-- SOURCE MATERIAL --
------

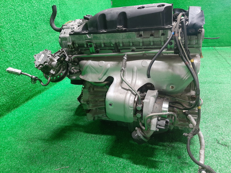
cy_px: 86
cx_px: 116
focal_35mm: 26
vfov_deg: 53.1
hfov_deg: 67.3
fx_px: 174
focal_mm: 3.93
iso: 170
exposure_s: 1/33
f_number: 1.7
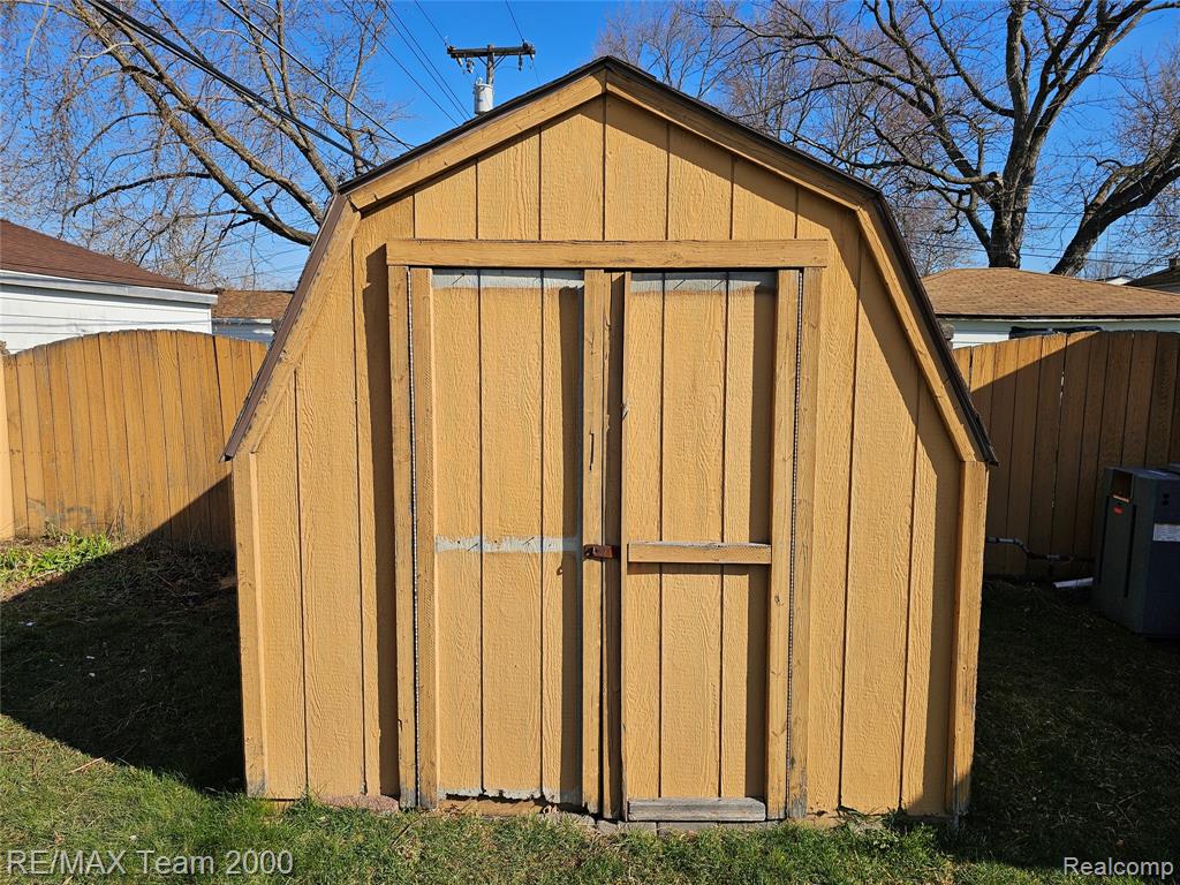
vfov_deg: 58.9
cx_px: 590
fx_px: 784
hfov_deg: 73.9
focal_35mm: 23
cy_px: 442
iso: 10
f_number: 1.7
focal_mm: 6.3
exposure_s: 1/932
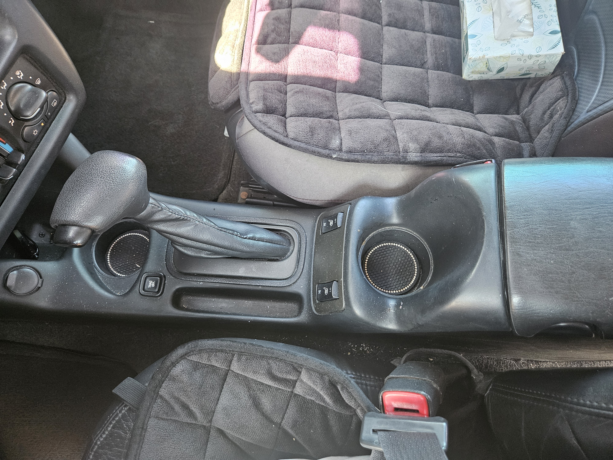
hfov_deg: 73.9
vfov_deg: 58.9
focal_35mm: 23
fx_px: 407
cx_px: 306
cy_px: 230
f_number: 1.8
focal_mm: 5.4
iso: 640
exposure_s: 1/60
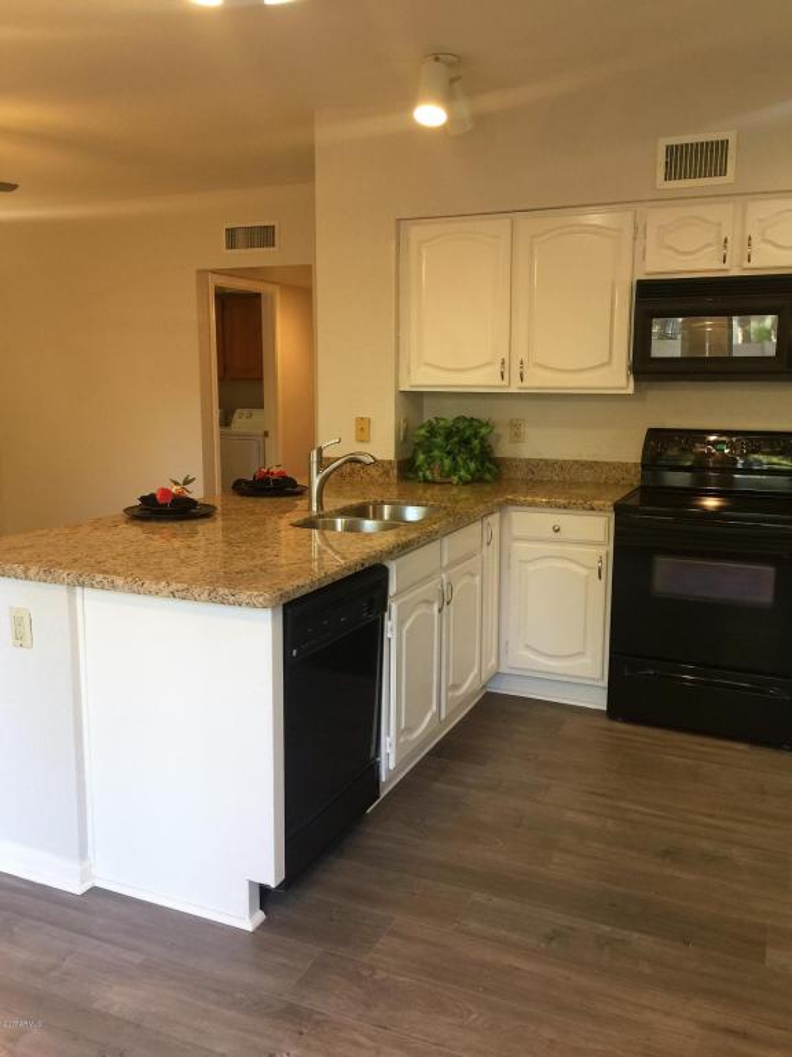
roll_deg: -0.6
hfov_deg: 48.2
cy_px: 528
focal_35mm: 29
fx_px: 885
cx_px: 396
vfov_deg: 61.7
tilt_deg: -9.0
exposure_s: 1/15
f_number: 2.2
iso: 32
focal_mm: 4.15
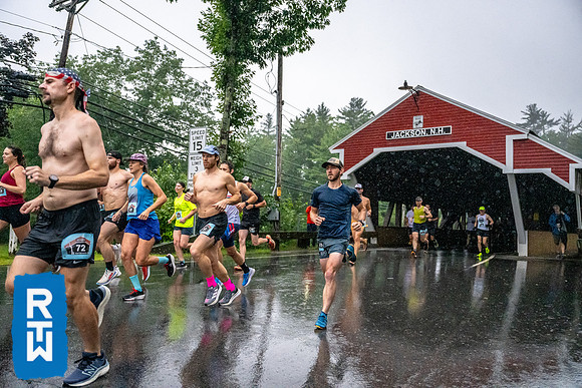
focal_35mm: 30
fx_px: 477
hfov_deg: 62.8
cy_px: 194
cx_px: 291
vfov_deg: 44.3
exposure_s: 1/4000
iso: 12800
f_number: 2.8
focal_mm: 29.5
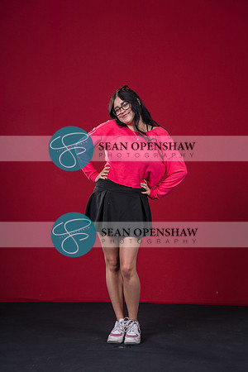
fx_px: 685
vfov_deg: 30.4
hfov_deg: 20.5
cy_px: 186
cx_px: 124
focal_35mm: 66
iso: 125
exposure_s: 1/160
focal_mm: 66.3
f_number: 5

------

-- PROBLEM REQUIREMENTS --
Every line of the records above should be copied exactly, while the pictures are left behind.

-- SOLUTION TO THE EXERCISE --
cy_px: 86
cx_px: 116
focal_35mm: 26
vfov_deg: 53.1
hfov_deg: 67.3
fx_px: 174
focal_mm: 3.93
iso: 170
exposure_s: 1/33
f_number: 1.7
vfov_deg: 58.9
cx_px: 590
fx_px: 784
hfov_deg: 73.9
focal_35mm: 23
cy_px: 442
iso: 10
f_number: 1.7
focal_mm: 6.3
exposure_s: 1/932
hfov_deg: 73.9
vfov_deg: 58.9
focal_35mm: 23
fx_px: 407
cx_px: 306
cy_px: 230
f_number: 1.8
focal_mm: 5.4
iso: 640
exposure_s: 1/60
roll_deg: -0.6
hfov_deg: 48.2
cy_px: 528
focal_35mm: 29
fx_px: 885
cx_px: 396
vfov_deg: 61.7
tilt_deg: -9.0
exposure_s: 1/15
f_number: 2.2
iso: 32
focal_mm: 4.15
focal_35mm: 30
fx_px: 477
hfov_deg: 62.8
cy_px: 194
cx_px: 291
vfov_deg: 44.3
exposure_s: 1/4000
iso: 12800
f_number: 2.8
focal_mm: 29.5
fx_px: 685
vfov_deg: 30.4
hfov_deg: 20.5
cy_px: 186
cx_px: 124
focal_35mm: 66
iso: 125
exposure_s: 1/160
focal_mm: 66.3
f_number: 5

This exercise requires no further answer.